Background
Consider the a person with a mass of $m = 65 \text {kg}$ falling into water with a valocity of $14.007 \frac ms$.
At a depth of $3.1m$ the diver comes to a stop.
Question
How large is the force applied to the diver by the water? By this, we mean the sum of the force of friction and the buoyancy.
Thoughts
At the point of contact with the water, the diver has a kinetic energy of $E_k = \frac12 \cdot 65kg \cdot (14.007 m/s)^2 \approx 6.4 \cdot 10^3 J$.

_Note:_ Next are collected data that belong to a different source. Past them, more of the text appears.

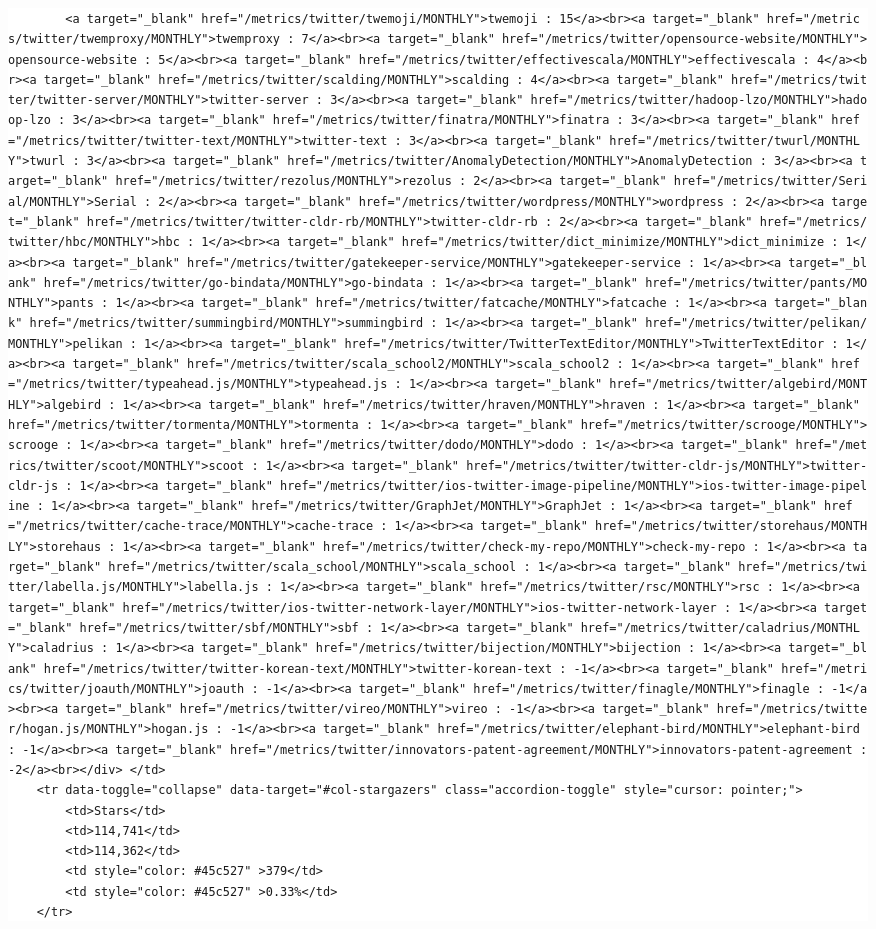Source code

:            <a target="_blank" href="/metrics/twitter/twemoji/MONTHLY">twemoji : 15</a><br><a target="_blank" href="/metrics/twitter/twemproxy/MONTHLY">twemproxy : 7</a><br><a target="_blank" href="/metrics/twitter/opensource-website/MONTHLY">opensource-website : 5</a><br><a target="_blank" href="/metrics/twitter/effectivescala/MONTHLY">effectivescala : 4</a><br><a target="_blank" href="/metrics/twitter/scalding/MONTHLY">scalding : 4</a><br><a target="_blank" href="/metrics/twitter/twitter-server/MONTHLY">twitter-server : 3</a><br><a target="_blank" href="/metrics/twitter/hadoop-lzo/MONTHLY">hadoop-lzo : 3</a><br><a target="_blank" href="/metrics/twitter/finatra/MONTHLY">finatra : 3</a><br><a target="_blank" href="/metrics/twitter/twitter-text/MONTHLY">twitter-text : 3</a><br><a target="_blank" href="/metrics/twitter/twurl/MONTHLY">twurl : 3</a><br><a target="_blank" href="/metrics/twitter/AnomalyDetection/MONTHLY">AnomalyDetection : 3</a><br><a target="_blank" href="/metrics/twitter/rezolus/MONTHLY">rezolus : 2</a><br><a target="_blank" href="/metrics/twitter/Serial/MONTHLY">Serial : 2</a><br><a target="_blank" href="/metrics/twitter/wordpress/MONTHLY">wordpress : 2</a><br><a target="_blank" href="/metrics/twitter/twitter-cldr-rb/MONTHLY">twitter-cldr-rb : 2</a><br><a target="_blank" href="/metrics/twitter/hbc/MONTHLY">hbc : 1</a><br><a target="_blank" href="/metrics/twitter/dict_minimize/MONTHLY">dict_minimize : 1</a><br><a target="_blank" href="/metrics/twitter/gatekeeper-service/MONTHLY">gatekeeper-service : 1</a><br><a target="_blank" href="/metrics/twitter/go-bindata/MONTHLY">go-bindata : 1</a><br><a target="_blank" href="/metrics/twitter/pants/MONTHLY">pants : 1</a><br><a target="_blank" href="/metrics/twitter/fatcache/MONTHLY">fatcache : 1</a><br><a target="_blank" href="/metrics/twitter/summingbird/MONTHLY">summingbird : 1</a><br><a target="_blank" href="/metrics/twitter/pelikan/MONTHLY">pelikan : 1</a><br><a target="_blank" href="/metrics/twitter/TwitterTextEditor/MONTHLY">TwitterTextEditor : 1</a><br><a target="_blank" href="/metrics/twitter/scala_school2/MONTHLY">scala_school2 : 1</a><br><a target="_blank" href="/metrics/twitter/typeahead.js/MONTHLY">typeahead.js : 1</a><br><a target="_blank" href="/metrics/twitter/algebird/MONTHLY">algebird : 1</a><br><a target="_blank" href="/metrics/twitter/hraven/MONTHLY">hraven : 1</a><br><a target="_blank" href="/metrics/twitter/tormenta/MONTHLY">tormenta : 1</a><br><a target="_blank" href="/metrics/twitter/scrooge/MONTHLY">scrooge : 1</a><br><a target="_blank" href="/metrics/twitter/dodo/MONTHLY">dodo : 1</a><br><a target="_blank" href="/metrics/twitter/scoot/MONTHLY">scoot : 1</a><br><a target="_blank" href="/metrics/twitter/twitter-cldr-js/MONTHLY">twitter-cldr-js : 1</a><br><a target="_blank" href="/metrics/twitter/ios-twitter-image-pipeline/MONTHLY">ios-twitter-image-pipeline : 1</a><br><a target="_blank" href="/metrics/twitter/GraphJet/MONTHLY">GraphJet : 1</a><br><a target="_blank" href="/metrics/twitter/cache-trace/MONTHLY">cache-trace : 1</a><br><a target="_blank" href="/metrics/twitter/storehaus/MONTHLY">storehaus : 1</a><br><a target="_blank" href="/metrics/twitter/check-my-repo/MONTHLY">check-my-repo : 1</a><br><a target="_blank" href="/metrics/twitter/scala_school/MONTHLY">scala_school : 1</a><br><a target="_blank" href="/metrics/twitter/labella.js/MONTHLY">labella.js : 1</a><br><a target="_blank" href="/metrics/twitter/rsc/MONTHLY">rsc : 1</a><br><a target="_blank" href="/metrics/twitter/ios-twitter-network-layer/MONTHLY">ios-twitter-network-layer : 1</a><br><a target="_blank" href="/metrics/twitter/sbf/MONTHLY">sbf : 1</a><br><a target="_blank" href="/metrics/twitter/caladrius/MONTHLY">caladrius : 1</a><br><a target="_blank" href="/metrics/twitter/bijection/MONTHLY">bijection : 1</a><br><a target="_blank" href="/metrics/twitter/twitter-korean-text/MONTHLY">twitter-korean-text : -1</a><br><a target="_blank" href="/metrics/twitter/joauth/MONTHLY">joauth : -1</a><br><a target="_blank" href="/metrics/twitter/finagle/MONTHLY">finagle : -1</a><br><a target="_blank" href="/metrics/twitter/vireo/MONTHLY">vireo : -1</a><br><a target="_blank" href="/metrics/twitter/hogan.js/MONTHLY">hogan.js : -1</a><br><a target="_blank" href="/metrics/twitter/elephant-bird/MONTHLY">elephant-bird : -1</a><br><a target="_blank" href="/metrics/twitter/innovators-patent-agreement/MONTHLY">innovators-patent-agreement : -2</a><br></div> </td>
        <tr data-toggle="collapse" data-target="#col-stargazers" class="accordion-toggle" style="cursor: pointer;">
            <td>Stars</td>
            <td>114,741</td>
            <td>114,362</td>
            <td style="color: #45c527" >379</td>
            <td style="color: #45c527" >0.33%</td>
        </tr>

The acceleration after entering the water is
$$a = \frac{v^2 - v_0^2}{2s} \approx -31.644 \frac m{s^2}$$
Let's call the work done by the water $R$. Then
$$\Sigma F = ma $$
$$ G-R = ma $$
$$R = m(g-a) = 65kg \cdot (9.81 m/s^2 + 31.644 m/s^2) \approx 2.69kN$$
which seems reasonable.
Alternative strategy doesn't work?
If I wanted instead to use $W = F\cdot s \Rightarrow F = \frac Ws$, how would I calculate the $W$-value to use here? I'm a bit shaky on the idea of work done by water here, when it's working against gravity. Is this equation useable here at all?
EDIT: Close votes
I see that someone has voted to close it as "belongs on another site on the network". I assume the target is Physics, but it was closed there because it's more on the calculation side, and not "general" enough.